Menzie McEachern, GNWT’s director of mineral and petroleum resources said the changes are meant to modernize the PRA and OGOA through three areas of focus.
The first area of proposed change is in transparency and accountability, as section 91 of the PRA makes it impossible for the GNWT to share information that is in the public interest.
“We’ve definitely heard from the public a desire to have access to more information… Building awareness of an industry means that people can understand it more, and it allows them to know who to contact with questions or ideas regarding their ideas,” McEachern said.
“We want to make more information publicly available related to the sector and related to oil and gas activity, both in terms of environmental information as well as tenure or rights information, as well as economic benefit information about the sector and its activities.”
The second area of proposed change is in modernizing the way that significant discoveries are handled because legislation governing these discoveries is outdated.
The main issue with current significant discovery legislation, according to McEachern, is that once a company has a significant discovery licence, they can hold that licence permanently, free of charge.
“There’s a risk there that companies will have control over a very large land area for a very long period of time and not develop and produce those resources for the benefit of the public,” he said. “We have heard that people have a strong interest in making sure the public resources do get produced to provide the benefits that people want so there are jobs, contracts and business opportunities.”
The final area of proposed changes deal with technical and administrative amendments, which McEachern says will increase the GNWT’s operating efficiency.
He added that the goal of the proposed changes is to ensure legislation works for Northerners.
Gerry Kisoun, an Inuvik community member who attended the engagement session, said he thinks meaningful consultation with communities who will be affected by proposed changes is important.
“Our people are going to be here long after many other people might be gone from here, and we’ll have to live with the changes made,” said Kisoun. “The people that are going to be affected need to be consulted.”

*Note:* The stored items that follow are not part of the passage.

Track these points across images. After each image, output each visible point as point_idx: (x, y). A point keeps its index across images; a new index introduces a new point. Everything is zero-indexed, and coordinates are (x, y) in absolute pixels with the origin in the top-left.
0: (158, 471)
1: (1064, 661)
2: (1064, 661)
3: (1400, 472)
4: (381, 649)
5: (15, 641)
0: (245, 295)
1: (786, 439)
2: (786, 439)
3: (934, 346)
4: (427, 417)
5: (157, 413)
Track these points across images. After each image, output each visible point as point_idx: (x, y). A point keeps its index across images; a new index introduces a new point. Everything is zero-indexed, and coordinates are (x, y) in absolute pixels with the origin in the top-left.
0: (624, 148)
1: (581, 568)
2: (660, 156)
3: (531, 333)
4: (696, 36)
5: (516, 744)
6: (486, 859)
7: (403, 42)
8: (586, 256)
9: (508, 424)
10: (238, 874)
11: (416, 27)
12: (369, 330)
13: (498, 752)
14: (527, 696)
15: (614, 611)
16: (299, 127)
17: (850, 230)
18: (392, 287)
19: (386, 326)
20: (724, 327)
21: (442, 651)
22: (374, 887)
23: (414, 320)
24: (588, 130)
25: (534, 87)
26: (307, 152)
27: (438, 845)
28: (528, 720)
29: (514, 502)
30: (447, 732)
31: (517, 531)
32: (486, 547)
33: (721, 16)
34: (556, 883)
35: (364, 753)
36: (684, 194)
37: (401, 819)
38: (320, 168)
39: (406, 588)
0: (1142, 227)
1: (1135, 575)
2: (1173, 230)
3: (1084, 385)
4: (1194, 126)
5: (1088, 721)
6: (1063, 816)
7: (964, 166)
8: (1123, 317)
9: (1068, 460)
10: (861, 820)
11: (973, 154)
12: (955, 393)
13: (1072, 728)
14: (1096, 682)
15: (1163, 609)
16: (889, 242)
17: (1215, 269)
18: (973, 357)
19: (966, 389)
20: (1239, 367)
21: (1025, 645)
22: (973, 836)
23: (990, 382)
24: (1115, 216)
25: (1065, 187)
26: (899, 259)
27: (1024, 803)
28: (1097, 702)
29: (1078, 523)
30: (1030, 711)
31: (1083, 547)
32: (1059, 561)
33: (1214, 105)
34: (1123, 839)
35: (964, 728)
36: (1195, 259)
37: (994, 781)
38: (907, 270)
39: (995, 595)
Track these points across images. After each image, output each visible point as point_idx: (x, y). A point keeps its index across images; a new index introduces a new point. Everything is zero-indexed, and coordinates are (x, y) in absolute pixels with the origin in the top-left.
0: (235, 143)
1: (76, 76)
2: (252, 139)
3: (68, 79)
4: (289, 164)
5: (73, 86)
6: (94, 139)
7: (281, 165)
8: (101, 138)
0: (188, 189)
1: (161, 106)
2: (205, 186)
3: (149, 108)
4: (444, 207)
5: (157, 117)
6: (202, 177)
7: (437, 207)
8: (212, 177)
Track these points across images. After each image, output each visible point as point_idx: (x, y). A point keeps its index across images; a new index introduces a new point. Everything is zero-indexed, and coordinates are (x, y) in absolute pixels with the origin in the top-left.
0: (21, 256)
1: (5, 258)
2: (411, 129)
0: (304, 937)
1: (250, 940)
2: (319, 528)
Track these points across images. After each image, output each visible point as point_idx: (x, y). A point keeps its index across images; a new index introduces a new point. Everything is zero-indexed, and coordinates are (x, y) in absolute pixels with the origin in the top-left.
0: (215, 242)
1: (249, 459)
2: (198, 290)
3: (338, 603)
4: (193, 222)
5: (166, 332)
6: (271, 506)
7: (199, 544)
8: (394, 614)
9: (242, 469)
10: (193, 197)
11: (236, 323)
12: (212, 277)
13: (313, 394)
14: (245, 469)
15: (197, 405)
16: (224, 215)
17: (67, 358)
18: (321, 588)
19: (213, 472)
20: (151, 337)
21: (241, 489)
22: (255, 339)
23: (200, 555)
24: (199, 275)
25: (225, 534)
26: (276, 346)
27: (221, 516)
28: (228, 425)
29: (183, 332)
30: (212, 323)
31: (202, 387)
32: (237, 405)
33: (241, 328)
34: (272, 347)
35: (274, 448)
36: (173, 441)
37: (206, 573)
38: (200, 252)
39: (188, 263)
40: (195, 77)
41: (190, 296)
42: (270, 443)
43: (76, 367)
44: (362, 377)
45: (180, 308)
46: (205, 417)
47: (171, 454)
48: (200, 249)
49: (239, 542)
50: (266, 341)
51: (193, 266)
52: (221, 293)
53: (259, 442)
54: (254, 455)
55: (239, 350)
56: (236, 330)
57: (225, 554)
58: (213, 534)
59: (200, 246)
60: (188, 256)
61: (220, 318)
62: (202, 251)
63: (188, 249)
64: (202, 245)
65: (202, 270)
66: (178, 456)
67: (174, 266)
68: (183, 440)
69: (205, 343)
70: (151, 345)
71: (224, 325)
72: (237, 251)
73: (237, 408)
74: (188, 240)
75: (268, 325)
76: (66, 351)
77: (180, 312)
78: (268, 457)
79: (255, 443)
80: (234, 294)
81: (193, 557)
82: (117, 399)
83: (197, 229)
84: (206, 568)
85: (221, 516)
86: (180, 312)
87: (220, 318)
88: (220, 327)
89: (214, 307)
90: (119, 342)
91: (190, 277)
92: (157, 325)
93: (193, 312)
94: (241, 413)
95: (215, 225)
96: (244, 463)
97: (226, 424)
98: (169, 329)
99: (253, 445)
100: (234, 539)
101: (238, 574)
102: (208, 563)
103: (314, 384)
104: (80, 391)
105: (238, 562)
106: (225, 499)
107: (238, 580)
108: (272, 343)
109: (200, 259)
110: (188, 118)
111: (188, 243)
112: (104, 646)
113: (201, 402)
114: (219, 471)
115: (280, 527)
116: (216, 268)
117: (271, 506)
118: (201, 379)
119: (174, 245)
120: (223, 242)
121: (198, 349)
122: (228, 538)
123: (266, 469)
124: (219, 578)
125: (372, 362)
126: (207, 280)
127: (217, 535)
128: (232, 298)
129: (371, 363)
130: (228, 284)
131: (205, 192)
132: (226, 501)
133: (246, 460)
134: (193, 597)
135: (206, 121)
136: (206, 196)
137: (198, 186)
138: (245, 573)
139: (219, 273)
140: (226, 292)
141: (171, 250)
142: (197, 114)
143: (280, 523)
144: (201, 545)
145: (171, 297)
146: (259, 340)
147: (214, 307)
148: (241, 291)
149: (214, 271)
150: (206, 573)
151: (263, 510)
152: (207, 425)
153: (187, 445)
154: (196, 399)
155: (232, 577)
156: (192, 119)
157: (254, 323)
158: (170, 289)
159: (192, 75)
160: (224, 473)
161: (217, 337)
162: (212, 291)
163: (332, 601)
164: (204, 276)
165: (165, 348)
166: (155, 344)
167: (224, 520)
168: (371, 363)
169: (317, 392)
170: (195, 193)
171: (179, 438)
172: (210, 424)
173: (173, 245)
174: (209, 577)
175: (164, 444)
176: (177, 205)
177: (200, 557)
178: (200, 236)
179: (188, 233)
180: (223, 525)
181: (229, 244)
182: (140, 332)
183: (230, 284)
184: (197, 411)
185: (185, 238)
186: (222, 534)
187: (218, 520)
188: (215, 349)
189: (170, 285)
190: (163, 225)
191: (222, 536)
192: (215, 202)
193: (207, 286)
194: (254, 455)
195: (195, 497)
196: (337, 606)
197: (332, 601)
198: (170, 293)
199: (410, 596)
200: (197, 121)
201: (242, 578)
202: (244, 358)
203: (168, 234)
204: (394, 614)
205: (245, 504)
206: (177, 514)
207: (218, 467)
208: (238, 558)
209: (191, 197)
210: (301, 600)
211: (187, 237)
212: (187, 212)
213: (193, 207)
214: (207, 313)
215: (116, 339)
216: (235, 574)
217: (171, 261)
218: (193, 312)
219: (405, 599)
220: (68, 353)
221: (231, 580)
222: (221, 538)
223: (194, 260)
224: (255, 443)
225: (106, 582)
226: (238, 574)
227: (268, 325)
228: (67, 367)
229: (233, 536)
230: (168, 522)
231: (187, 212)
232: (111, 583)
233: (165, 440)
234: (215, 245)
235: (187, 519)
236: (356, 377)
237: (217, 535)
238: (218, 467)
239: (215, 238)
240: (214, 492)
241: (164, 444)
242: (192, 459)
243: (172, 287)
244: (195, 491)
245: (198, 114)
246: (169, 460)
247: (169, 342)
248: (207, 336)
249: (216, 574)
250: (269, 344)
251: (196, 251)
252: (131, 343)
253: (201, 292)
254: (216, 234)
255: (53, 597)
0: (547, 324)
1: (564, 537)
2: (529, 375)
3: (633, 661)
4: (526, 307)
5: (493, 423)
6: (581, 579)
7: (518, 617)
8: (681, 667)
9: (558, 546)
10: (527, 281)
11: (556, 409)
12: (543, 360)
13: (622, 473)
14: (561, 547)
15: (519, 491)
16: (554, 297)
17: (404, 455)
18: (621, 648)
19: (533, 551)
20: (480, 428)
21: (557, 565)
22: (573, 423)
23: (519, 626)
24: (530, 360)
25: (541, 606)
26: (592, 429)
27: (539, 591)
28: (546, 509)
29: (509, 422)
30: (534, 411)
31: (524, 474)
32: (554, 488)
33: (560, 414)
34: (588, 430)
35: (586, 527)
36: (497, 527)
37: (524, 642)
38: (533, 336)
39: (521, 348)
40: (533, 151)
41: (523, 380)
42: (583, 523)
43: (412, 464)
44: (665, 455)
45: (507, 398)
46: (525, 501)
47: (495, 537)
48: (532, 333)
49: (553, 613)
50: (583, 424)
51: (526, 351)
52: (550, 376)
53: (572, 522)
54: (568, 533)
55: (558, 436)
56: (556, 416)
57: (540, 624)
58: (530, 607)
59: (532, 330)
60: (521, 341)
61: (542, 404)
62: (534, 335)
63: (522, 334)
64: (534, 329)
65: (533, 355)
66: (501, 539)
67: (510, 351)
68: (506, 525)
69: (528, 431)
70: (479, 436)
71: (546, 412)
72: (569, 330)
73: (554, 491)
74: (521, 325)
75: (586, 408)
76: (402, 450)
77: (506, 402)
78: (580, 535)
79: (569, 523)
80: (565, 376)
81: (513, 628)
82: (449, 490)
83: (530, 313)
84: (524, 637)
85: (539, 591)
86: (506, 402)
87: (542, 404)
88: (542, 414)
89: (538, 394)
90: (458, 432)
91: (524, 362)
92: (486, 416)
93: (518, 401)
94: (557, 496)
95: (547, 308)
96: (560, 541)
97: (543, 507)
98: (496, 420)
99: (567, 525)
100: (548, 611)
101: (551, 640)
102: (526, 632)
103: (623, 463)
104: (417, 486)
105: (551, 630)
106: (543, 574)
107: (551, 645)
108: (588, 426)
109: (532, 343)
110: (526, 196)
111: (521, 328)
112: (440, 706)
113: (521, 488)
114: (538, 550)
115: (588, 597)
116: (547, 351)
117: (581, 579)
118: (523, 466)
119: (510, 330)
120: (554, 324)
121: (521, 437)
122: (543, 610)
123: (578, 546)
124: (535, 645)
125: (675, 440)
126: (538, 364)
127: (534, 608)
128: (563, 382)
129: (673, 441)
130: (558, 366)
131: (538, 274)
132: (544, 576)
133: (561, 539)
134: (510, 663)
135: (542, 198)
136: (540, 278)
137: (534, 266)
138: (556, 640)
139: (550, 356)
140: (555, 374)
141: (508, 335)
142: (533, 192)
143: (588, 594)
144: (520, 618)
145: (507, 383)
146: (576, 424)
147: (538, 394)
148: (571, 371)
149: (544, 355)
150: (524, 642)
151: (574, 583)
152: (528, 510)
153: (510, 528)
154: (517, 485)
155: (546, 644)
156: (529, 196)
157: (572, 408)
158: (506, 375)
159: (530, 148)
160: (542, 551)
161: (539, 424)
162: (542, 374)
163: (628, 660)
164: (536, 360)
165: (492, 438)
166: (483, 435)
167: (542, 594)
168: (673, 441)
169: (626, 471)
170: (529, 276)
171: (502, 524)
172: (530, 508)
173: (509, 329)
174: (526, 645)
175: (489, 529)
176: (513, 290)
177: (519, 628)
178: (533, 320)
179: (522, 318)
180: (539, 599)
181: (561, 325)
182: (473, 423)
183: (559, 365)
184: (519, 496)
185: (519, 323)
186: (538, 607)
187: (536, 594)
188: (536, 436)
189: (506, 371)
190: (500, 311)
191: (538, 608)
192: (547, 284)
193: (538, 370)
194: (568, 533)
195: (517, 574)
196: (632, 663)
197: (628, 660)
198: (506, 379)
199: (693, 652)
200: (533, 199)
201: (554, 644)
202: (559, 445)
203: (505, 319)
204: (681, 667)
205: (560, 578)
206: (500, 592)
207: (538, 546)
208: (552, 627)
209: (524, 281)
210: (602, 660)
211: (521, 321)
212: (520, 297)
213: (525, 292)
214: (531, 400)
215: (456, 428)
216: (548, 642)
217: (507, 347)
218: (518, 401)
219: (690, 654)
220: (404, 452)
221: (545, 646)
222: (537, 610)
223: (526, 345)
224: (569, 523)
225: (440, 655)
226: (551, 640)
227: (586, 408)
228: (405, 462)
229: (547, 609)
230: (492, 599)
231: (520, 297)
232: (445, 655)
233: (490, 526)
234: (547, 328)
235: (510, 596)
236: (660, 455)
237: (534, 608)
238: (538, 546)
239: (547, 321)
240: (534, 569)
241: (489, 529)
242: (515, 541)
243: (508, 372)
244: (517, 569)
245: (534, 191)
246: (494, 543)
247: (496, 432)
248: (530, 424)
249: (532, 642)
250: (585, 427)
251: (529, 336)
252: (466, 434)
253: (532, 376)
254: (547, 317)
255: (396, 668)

Kisoun added that he wants the GNWT to keep the environment in mind when making legislative change.
“I would like to see, with some of the changes that they’re trying to make, for them to keep the land as a part of it, you’ve got to keep the water as a part of it, you’ve got to keep the animals as a part of it,” said Kisoun. “You have to keep the whole ecosystem in mind.”
Kisoun said one change he would like to see is for the GNWT bring a natural gas well back to Inuvik.
“Right now, we’re paying a lot of money for our heating fuel for our homes. It’s really costly and some families are really hurting,” said Kisoun. “I’d like to see one of those wells open up, if we can do it in a way where it’s not going to be super expensive, and take care of the environment at the same time.”